[published in conjunction with the blog seanax.com]
The world doesn’t need another Watchmen review. Everyone with access to a preview screening and a web page has already done one. The world is not short of opinions and the web doesn’t seem to differentiate between considered responses and emotional reflex put to words, though you can find some of the better ones here (thanks to David Hudson at The Daily @ IFC.com for wading through the onslaught to pick out the more interesting responses).
So this is not a Watchmen review. It’s a consideration of what the film is and how it got that way: perhaps the most faithful cinematic replica of a comic book experience every accomplished.
Here is my question: why would anyone want that? I have the graphic novel. I’ve read it a few times and can pick it up anytime I want to.

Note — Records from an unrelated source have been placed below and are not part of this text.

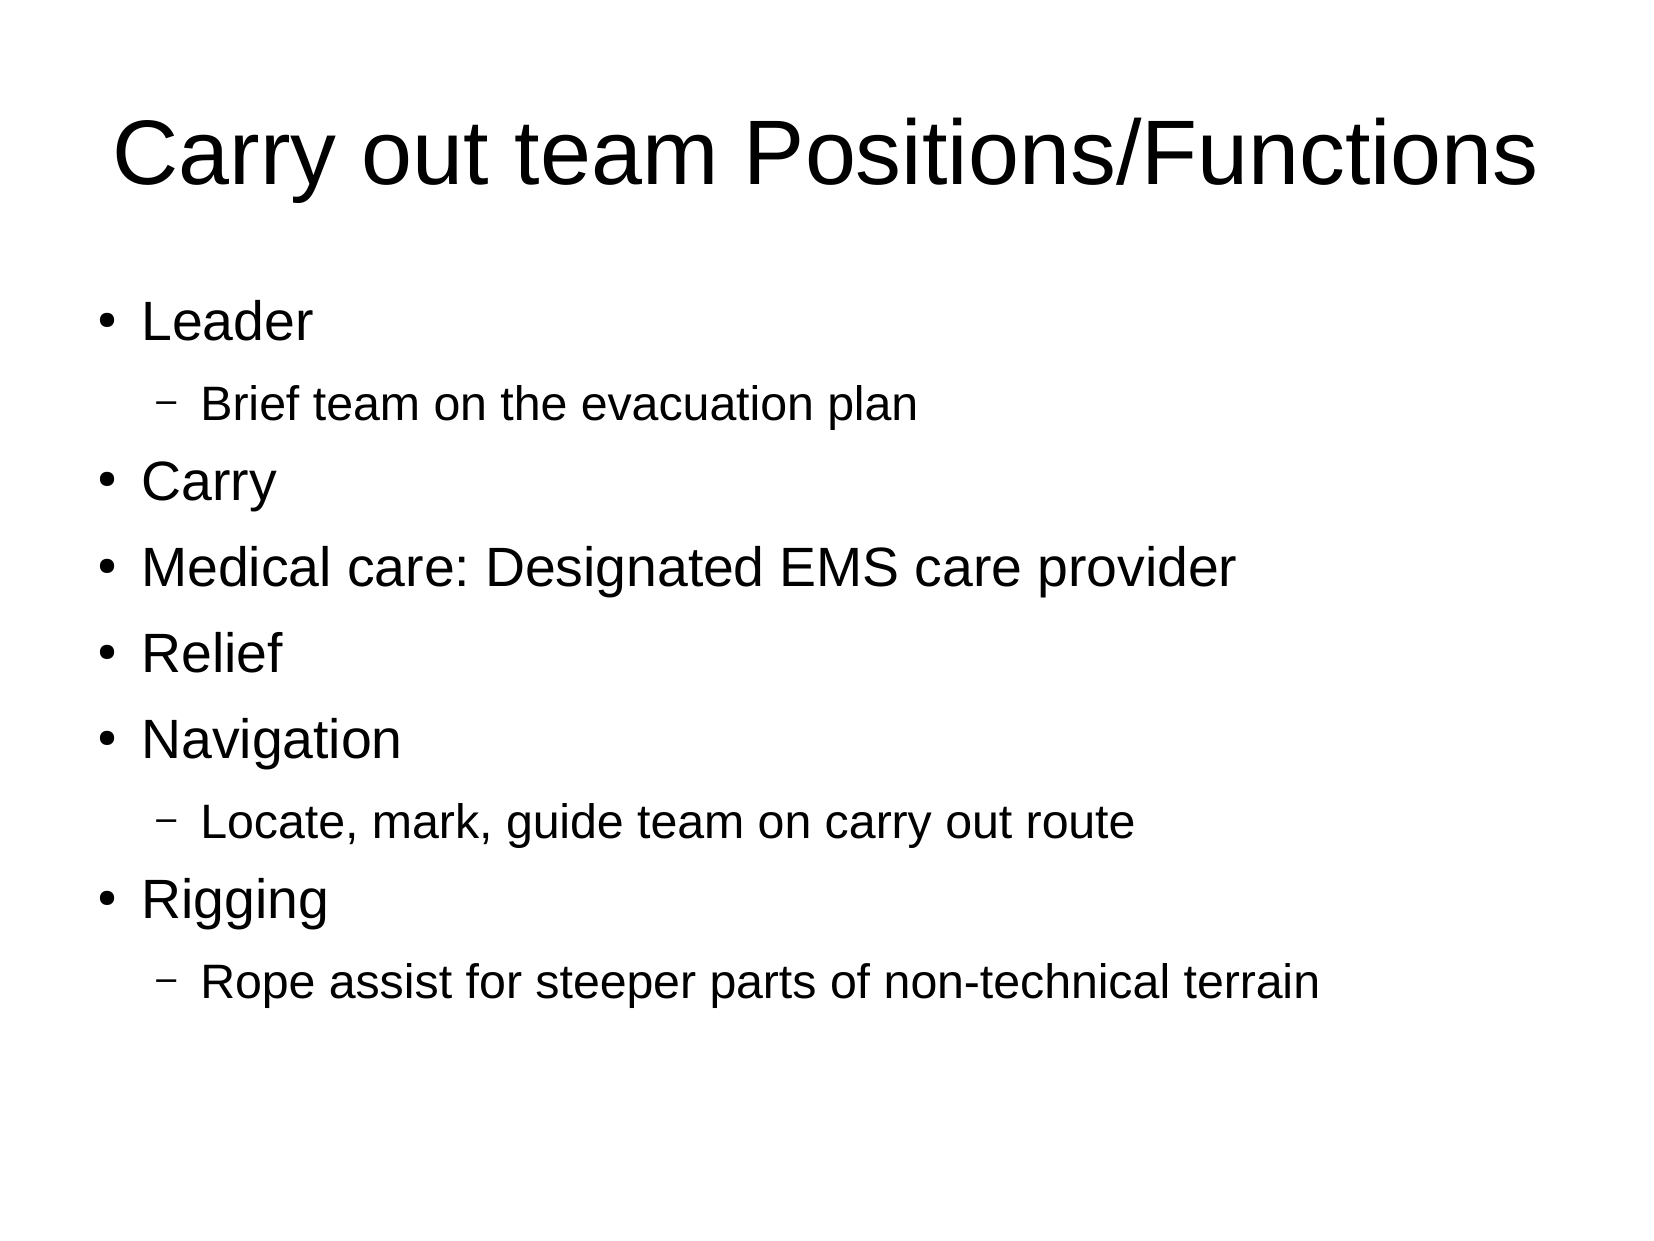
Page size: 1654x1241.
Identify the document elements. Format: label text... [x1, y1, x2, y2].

title Carry out team Positions/Functions [82, 49, 1571, 257]
list Leader Brief team on the evacuation plan Carry Medical care: Designated EMS care provider Relief Navigation Locate, mark, guide team on carry out route Rigging Rope assist for steeper parts of non-technical terrain [82, 290, 1571, 1010]
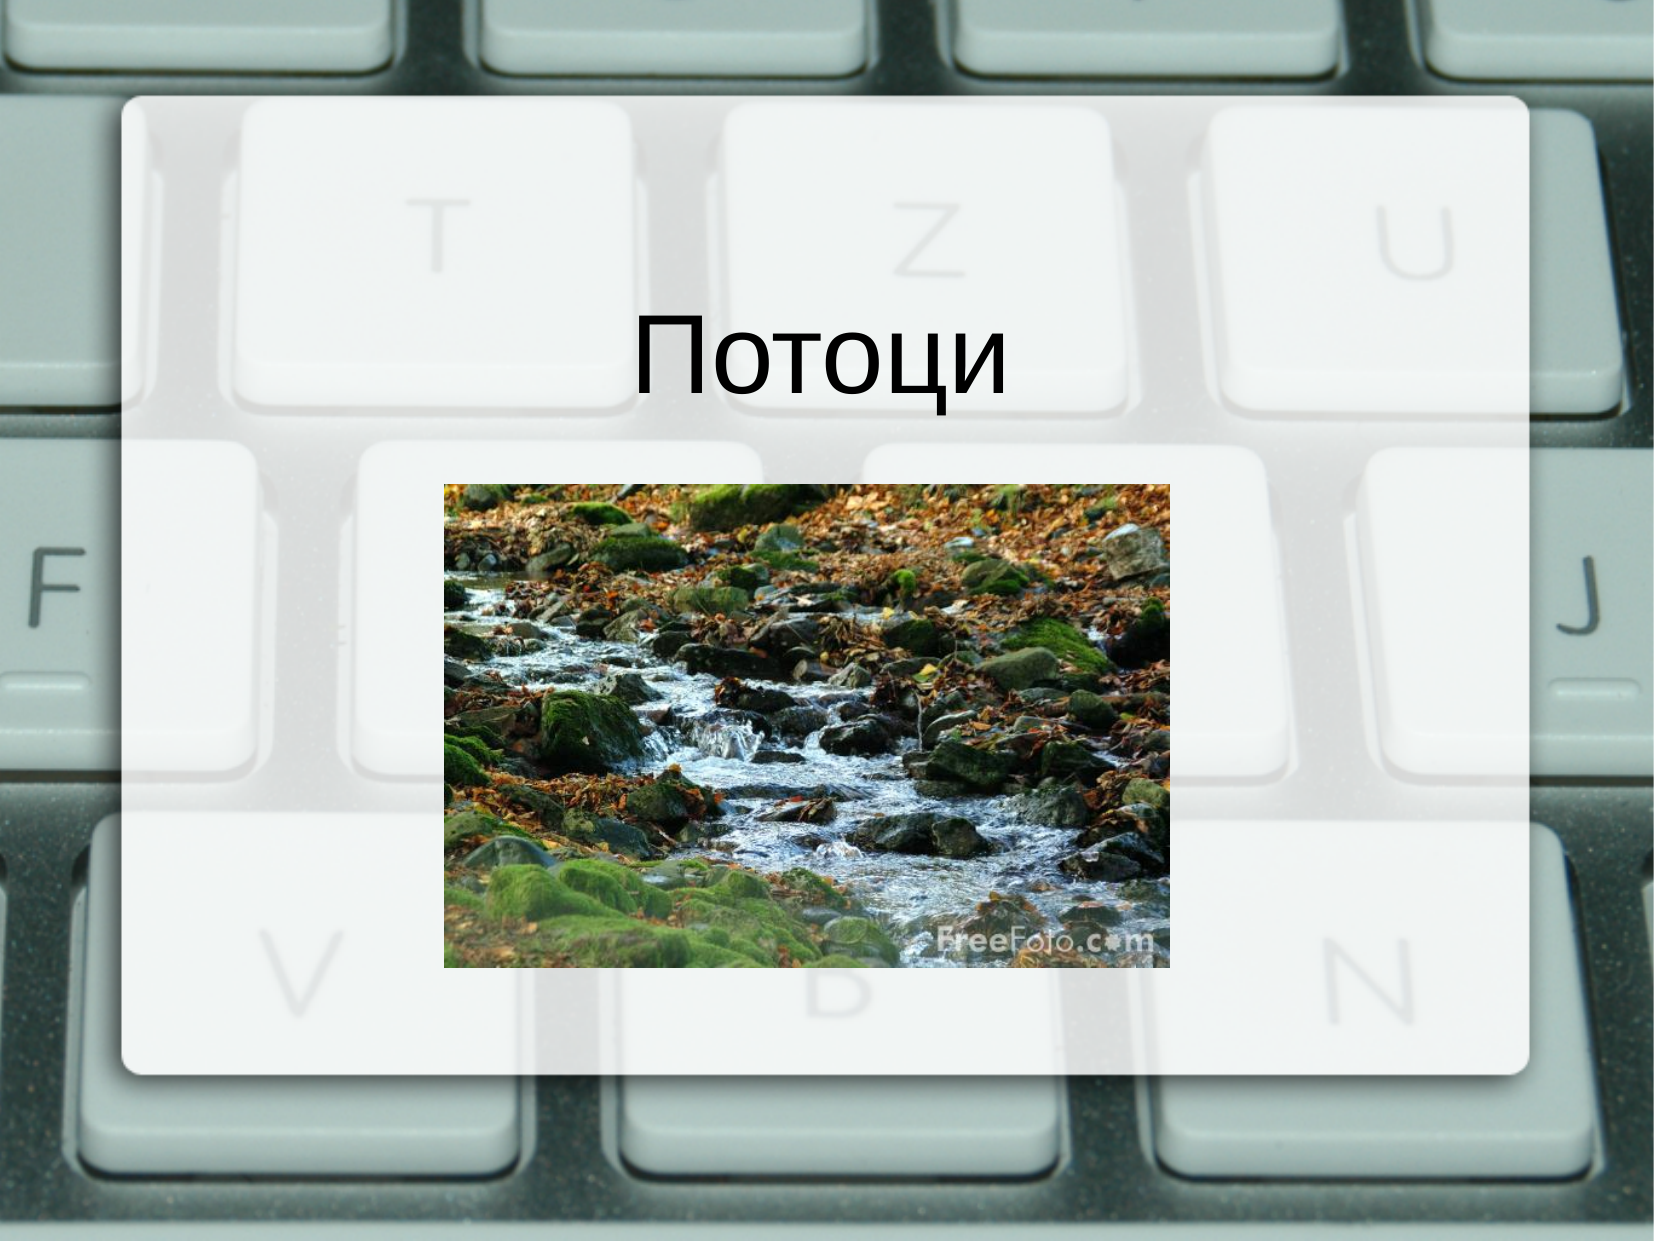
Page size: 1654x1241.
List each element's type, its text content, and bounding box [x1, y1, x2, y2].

picture [0, 0, 1654, 1241]
subtitle Потоци [135, 247, 1506, 461]
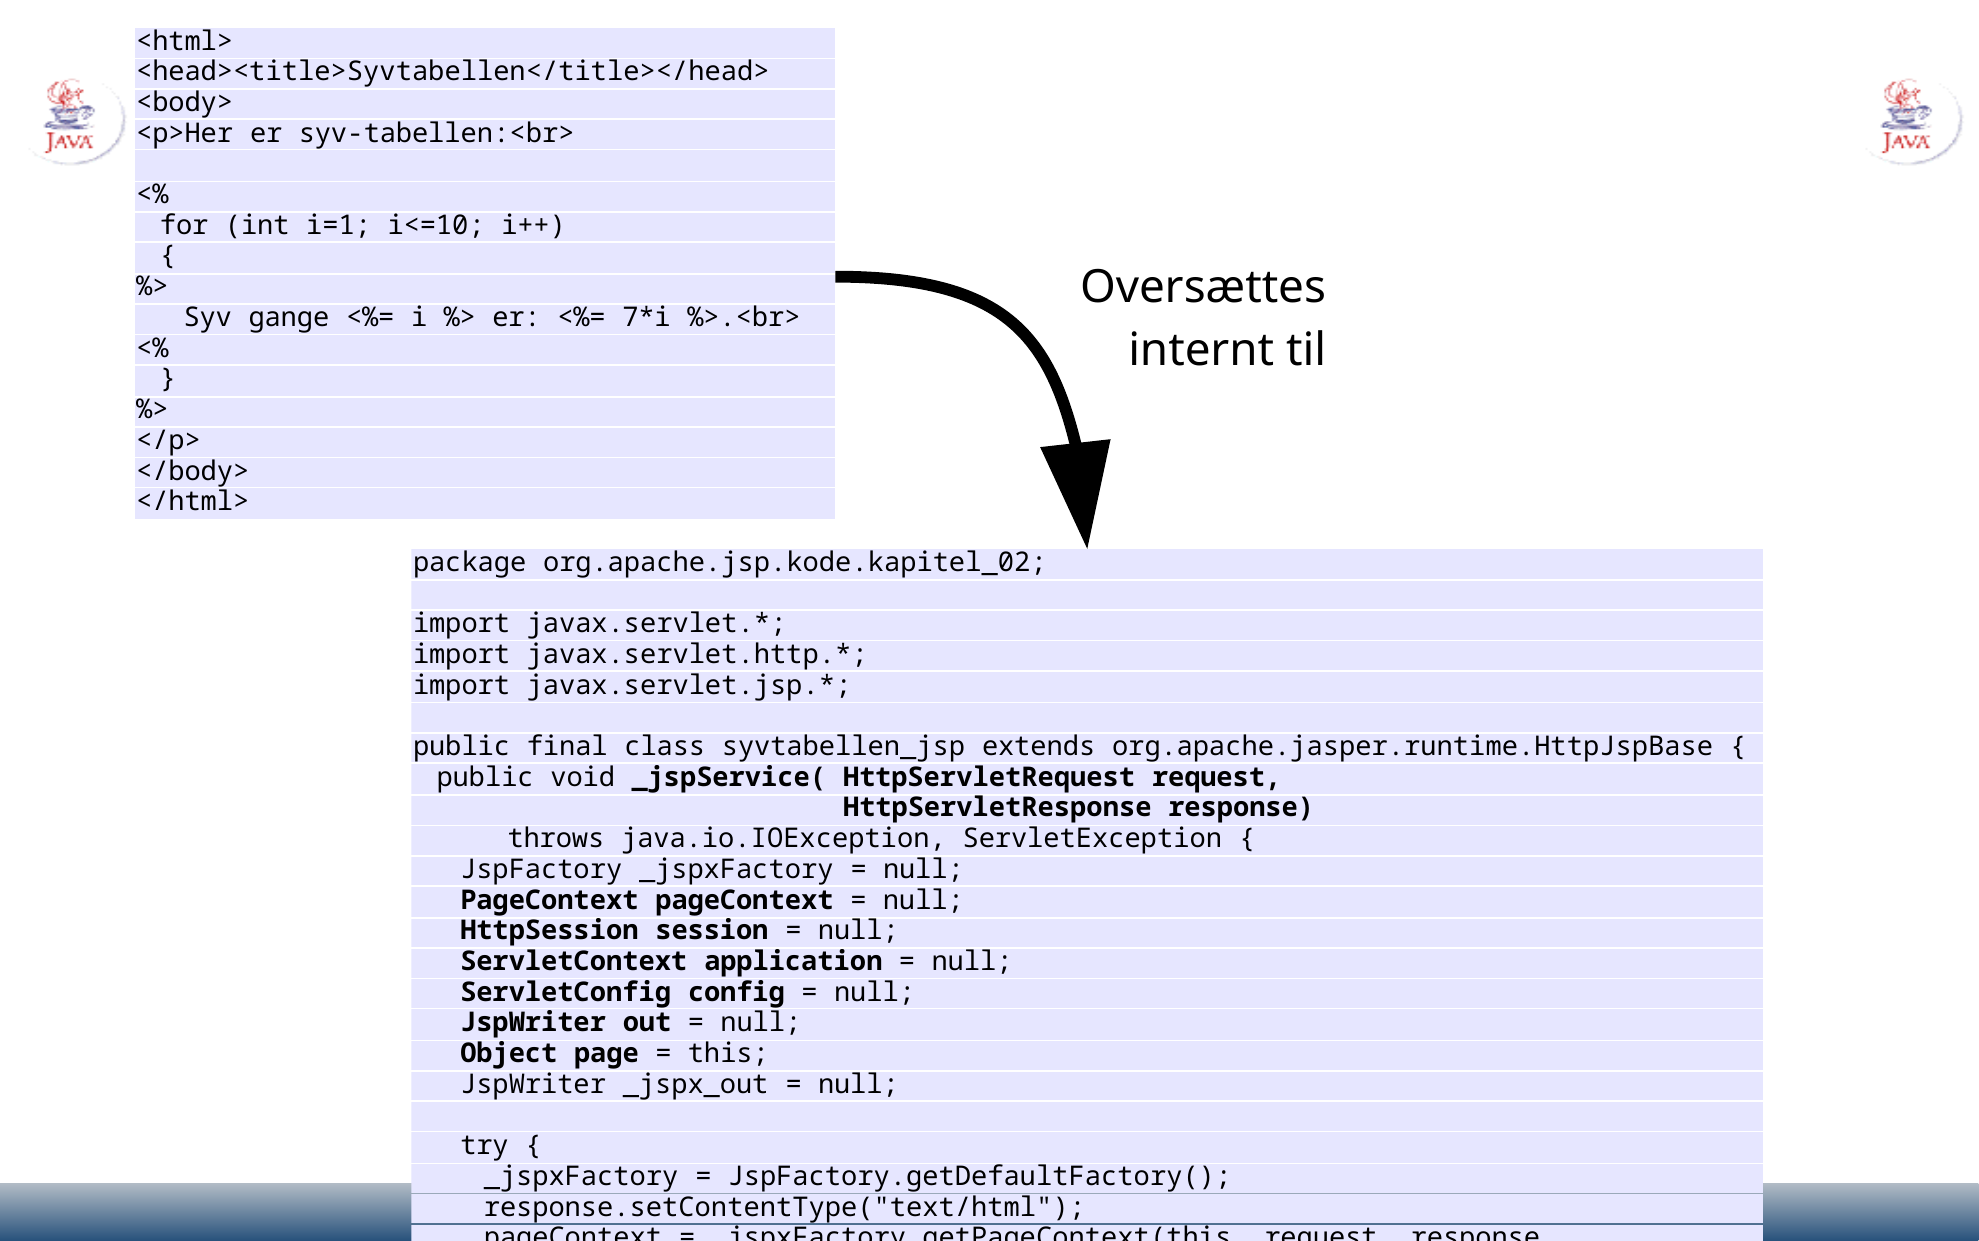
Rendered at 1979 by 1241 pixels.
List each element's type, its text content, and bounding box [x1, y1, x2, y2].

text_box Oversættes internt til [1080, 253, 1400, 360]
chart [134, 27, 836, 526]
chart [411, 548, 1764, 1241]
picture [12, 71, 131, 169]
picture [1849, 71, 1968, 169]
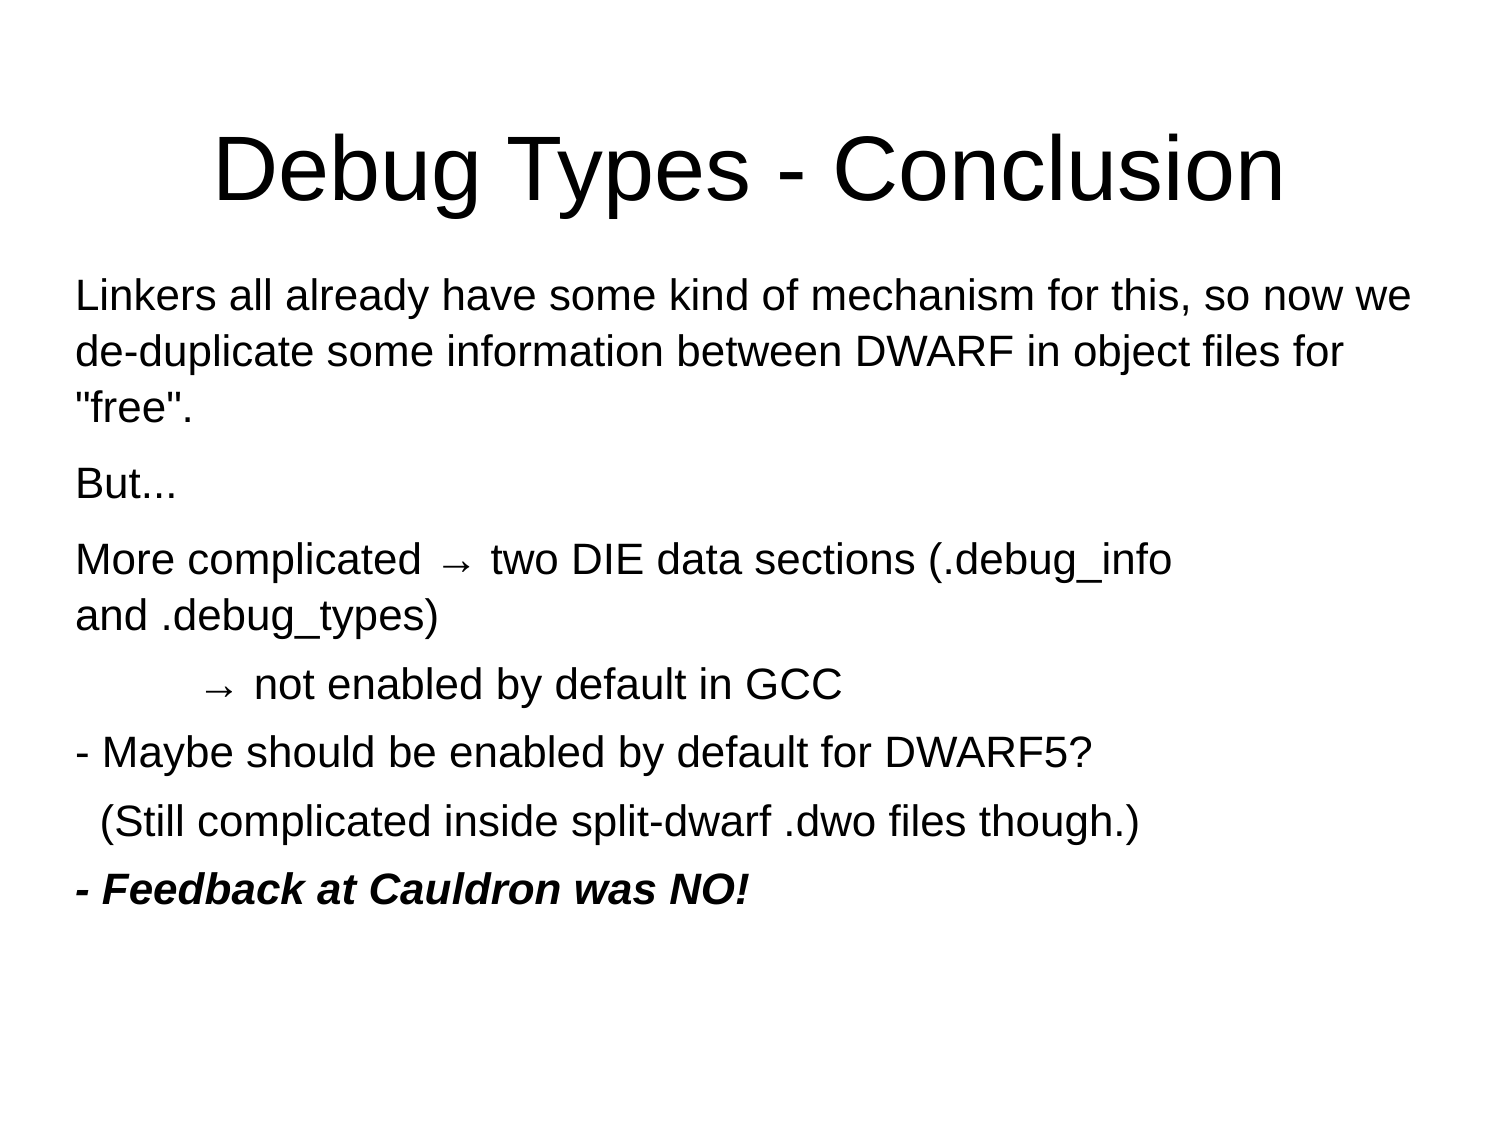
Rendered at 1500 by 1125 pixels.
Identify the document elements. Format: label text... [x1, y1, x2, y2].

I go to the movies to be immersed, impressed, awed, engaged. Zack Snyder’s Watchmen feels like a film made to deliver a sense of comfort that everything is exactly as you remember from the graphic novel. The character stories and arcs are all there, along with the complex backstories and the alternate history of America. The signature images from the comic books are all on display: the marvelous costume designs (which in some cases evoke comic-book silliness and garish impracticality of yesteryear costumed heroes), Doctor Manhattan’s Mars Fortress of Solitude, Archie the Nite Owl’s ship. In an interview Alan Moore gave to Wired Magazine, he complained that no film could get the texture of Dave Gibbons’ artwork. Maybe, but I can’t image anyone getting closer.
Yes, Snyder streamlined the story and judiciously edited out certain subplots and side-stories (notably the “Tales from the Black Freighter,” which will be released on a separate DVD later this month and is promised to be returned to the DVD release – though fans of the comic will notice that the news agent and the comic-book fan are present in a few shots). And he even dared to change the details of Moore’s original ending, twisting it with an insight so perceptive that one wonders if Moore would have done the same had it occurred to him, so beautifully does it wrap itself within the self-contained mythology and the character dynamics.